I'd expect this would be significantly harder for people who don't speak as many foreign languages, unless you go around memorizing huge lists of vocabulary instead of determining the meaning of words from their etymology.

Saturday, October 13, 2007

Things They Should Have Invented: MMP information at polling stations

Even though I felt innundated with information about MMP, I've heard quite a few stories of people getting their referendum ballot and being all "WTF is this?" but the polling station employees weren't allowed to explain it to them.

What they should have done is have literature with non-partisan information about the two systems available at the polling stations. So when people went WTF, they could look at a pamphlet (and go home and google and come back if necessary) and then vote somewhat more informedly.

My inner child on security cards

Both the building where I live and the building where I work have those security cards that you wave in front of a sensor, then the sensor beeps and unlocks the door.

I've noticed that we invariably describe it as "beeping the thing."

Which has glorious potential to sound dirty.

"Could you do me a favour and beep me? My hands are full so I can't get my thing out."

"My thing won't beep today for some reason. It took three tries before it worked."

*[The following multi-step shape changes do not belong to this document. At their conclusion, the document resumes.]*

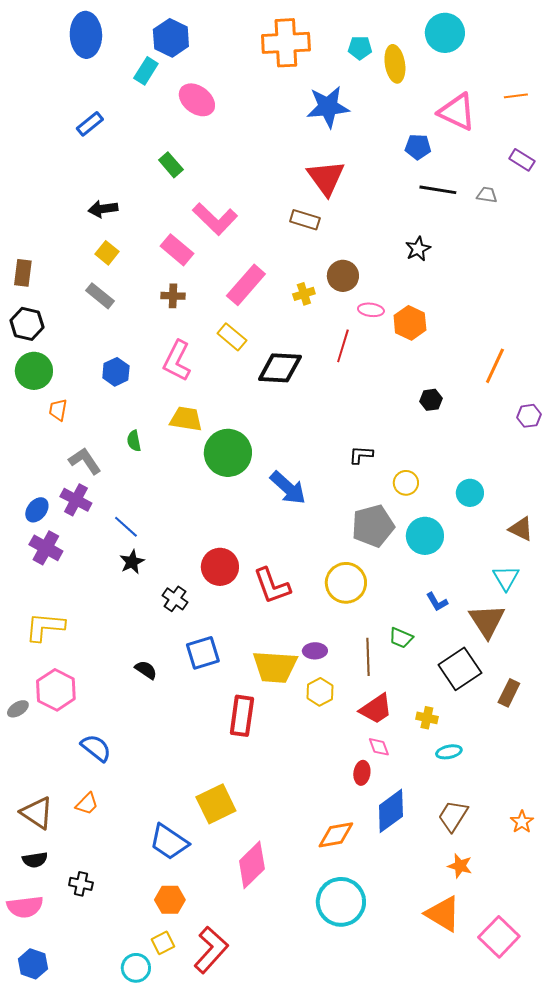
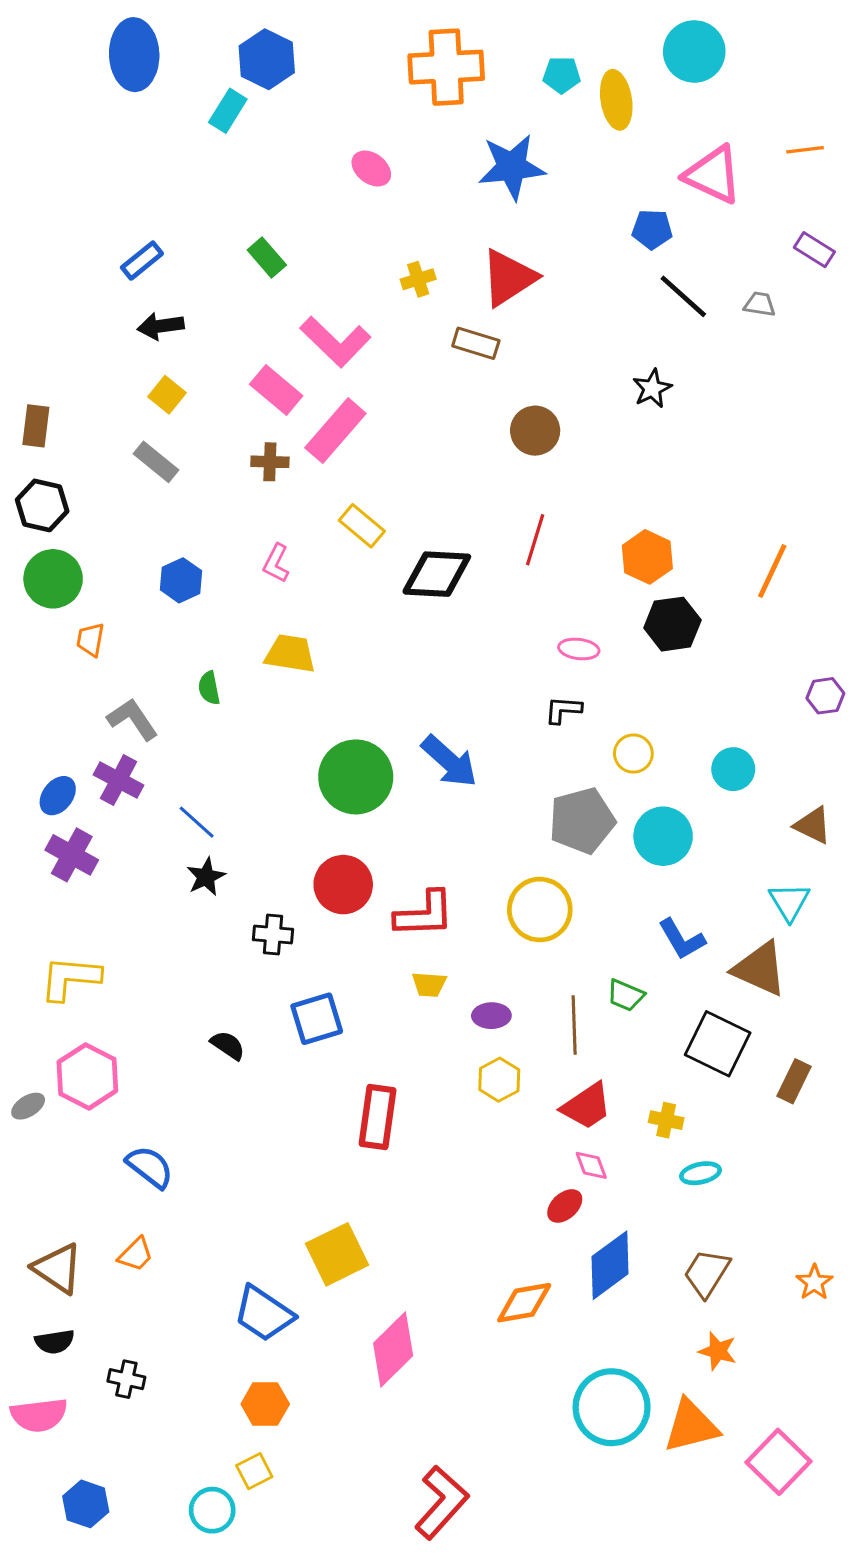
pink ellipse: (197, 100) -> (371, 168), moved, size x0.7
blue rectangle: (90, 124) -> (142, 261), moved
red triangle: (326, 178) -> (509, 278), turned 33
black line: (438, 190) -> (683, 296), turned 33
pink rectangle: (246, 285) -> (335, 431), moved
yellow cross: (304, 294) -> (418, 279), moved
pink ellipse: (371, 310) -> (579, 649), moved
orange hexagon: (410, 323) -> (647, 557), moved
pink L-shape: (177, 361) -> (276, 563), size x0.6
black hexagon: (431, 400) -> (672, 624), size x1.6
purple hexagon: (529, 416) -> (825, 696), moved
green circle: (228, 453) -> (356, 777), moved
red L-shape: (272, 586) -> (424, 914), turned -72
black cross: (175, 599) -> (273, 934), turned -30
blue L-shape: (437, 602) -> (682, 939), size x1.4
brown triangle: (487, 621) -> (760, 969), turned -33
yellow trapezoid: (275, 667) -> (429, 984), moved, size x0.5
black square: (460, 669) -> (718, 1044), turned -30
red ellipse: (362, 773) -> (565, 1206), turned 40
cyan circle: (341, 902) -> (612, 1407), moved
orange triangle: (443, 914) -> (691, 1426), turned -45
red L-shape: (211, 950) -> (442, 1502), moved
blue hexagon: (33, 964) -> (86, 1504), moved

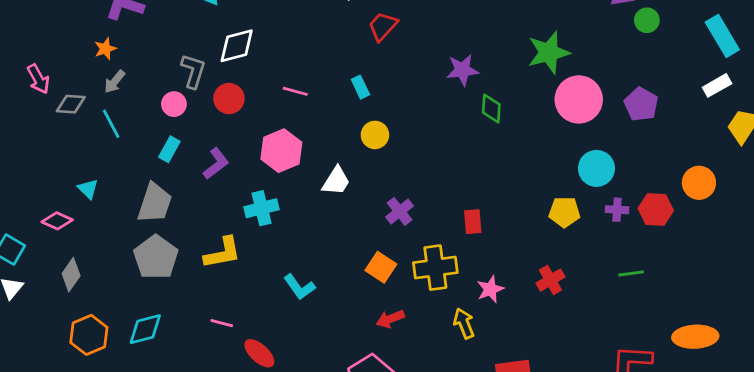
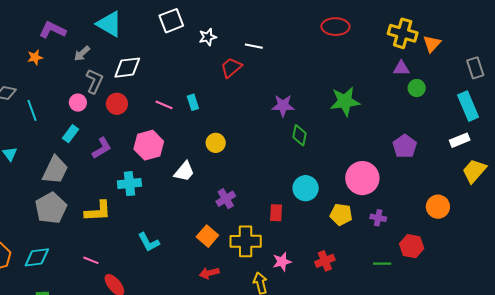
gray arrow: (115, 82) -> (82, 53), moved
cyan rectangle: (360, 87) -> (193, 102), moved
pink circle: (579, 99) -> (362, 178), moved
cyan circle: (596, 168) -> (306, 188), moved
red hexagon: (656, 209) -> (412, 246), moved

"You can beep without taking your thing out of your pants?" "Yeah, if the thing is sensitive enough."

More information please

I'm not following this.

She wired the money to her boyfriend. Her boyfriend wired the money back to her. They showed the scammer the receipt, but the wiring was between her and her boyfriend. Unless I've read it wrong repeatedly, they never actually wired money to the scammer. So how exactly did the scammer get their money? Is there banking information that allows your identity to be stolen on a moneygram receipt? Is there some kind of password involved? It would be really helpful to know where precisely the security leak was.